Expert: Paul Klarreich - 5/25/2007

Question
I haven't been able to find an example to help me with this problem.  A woman at a point A on the shore of a circular lake with radius 2mi wants to arrive at the point C diametrically opposite A on the other side of the lake in the shortest time possible.  She can walk at the rate of 4mi/hr and row a boat at 2mi/hr.  How should she proceed?  Thanks!!!

Answer
Questioner:   Jill
Category:  Calculus
 
Subject:  optimization
Question:  I haven't been able to find an example to help me with this problem.  

>> Neither have I.  I'm sure I answered it for someone else a while back but I can't find it.  Ah, well....

A woman at a point A on the shore of a circular lake with radius 2mi wants to arrive at the point C diametrically opposite A on the other side of the lake in the shortest time possible.  She can walk at the rate of 4mi/hr and row a boat at 2mi/hr.  

>> She's in good shape.  I'd like to meet her.

How should she proceed?  Thanks!!!
........................................
Hi, Jill,

I suggest that we set it up like this: (You will have to draw the diagram according to these instructions.  The site does not allow me to send you a picture.  Bummer.)

The center of the circle is at the origin (0,0), and its radius is 2.
A is the point  (-2,0).
C is the point   (2,0).
AC = 4 miles.
She rows in a straight line from A to some point B on the circle, then walks along  arc BC.

Call angle BAC = t.   (t stands for theta)
Note that angle ABC = 90 degrees.

She rows AB at 2 mph, so that takes time  t1 = AB/2.  We must compute the length AB.

She walks arc BC at 4 mph.
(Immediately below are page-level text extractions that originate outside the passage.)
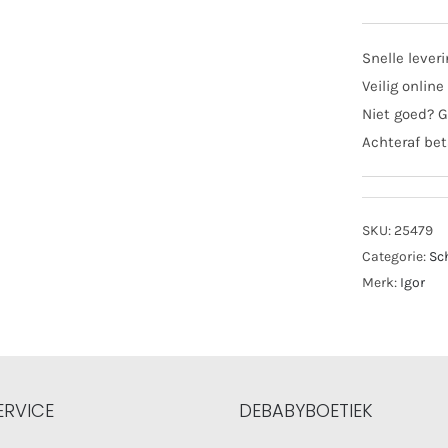
star
glitt
Snelle lever
roze
Veilig online
aant
Niet goed? G
Achteraf bet
SKU:
25479
Categorie:
Sc
Merk:
Igor
ERVICE
DEBABYBOETIEK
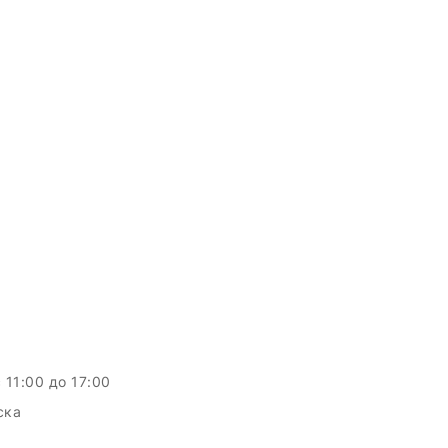
c 11:00 до 17:00
ска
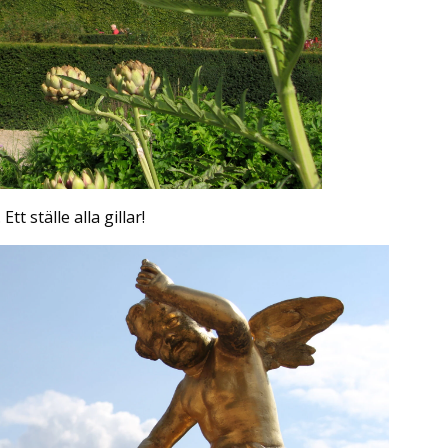
t ställe alla gillar!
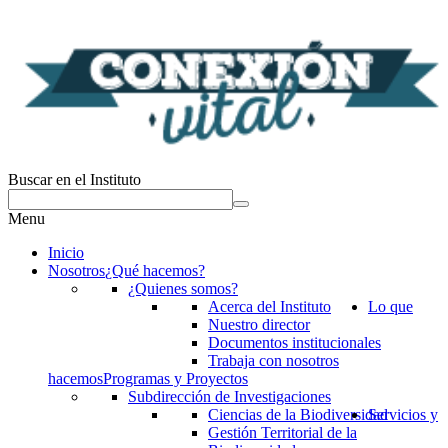
Buscar en el Instituto
Menu
Inicio
Nosotros
¿Qué hacemos?
¿Quienes somos?
Acerca del Instituto
Lo que
Nuestro director
Documentos institucionales
Trabaja con nosotros
hacemos
Programas y Proyectos
Subdirección de Investigaciones
Ciencias de la Biodiversidad
Servicios y
Gestión Territorial de la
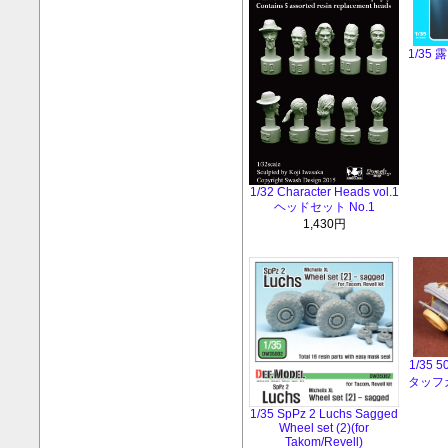
1/35
1/32 Character Heads vol.1
ヘッドセット No.1
1,430円
1/35
タッフ
1/35 SpPz 2 Luchs Sagged
Wheel set (2)(for
Takom/Revell)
That takes time  t2 = arc BC / 4.  We must compute the length of arc BC.

The sum  T = t1 + t2  is the time we want to minimize.  We will attempt to make this a function of angle t.

[Note, of course -- capital T is not the same as small t.]

...........................

In triangle  ABC, the hypotenuse is AC = 4.  AB is the leg adjacent to angle t, so

AB = 4 cos t.
t1 = AB/2 = 2 cos t

...........................
In the circle, arc length = radius * central angle.  The central angle for arc BC is angle  BOC and that is equal to 2t.  [Draw isosceles triangle ABO, then use that old theorem: An exterior angle of a triangle is equal to the sum of the remote interior angles.]

So  arc BC = 2 * 2t = 4t

t2 = 4t/4 = t.

..............................
Getting there:

T = t1 + t2 = 2 cos t + t

Interval of meaningfulness: [I just made that word up.]

t = 0 (all rowing) to t = 90 degrees, or pi/2 (all walking)

Ready to do our maximizing.  Differentiate:

dT/dt = - 2 sin t + 1

Set that equal to zero:

sin t = 1/2

t = 30 degrees, or pi/6, is a critical point:

Checking:  We have three critical points; that one and the endpoints.

T(30) = 2 cos 30 + pi/6
= 2 sqrt(3)/2 + pi/6
= sqrt(3) + pi/6 = 2.2556495831671761666045535720525

T(0) = 2 cos 0 + 0 = 2

T(90) = 2 cos 90 + pi/2 = 1.5707963267948966192313216916398

Aha!  The critical point at 30 degrees is not a minimum.  The minimum is at 90 degrees, meaning she should skip the rowing and just walk all the way.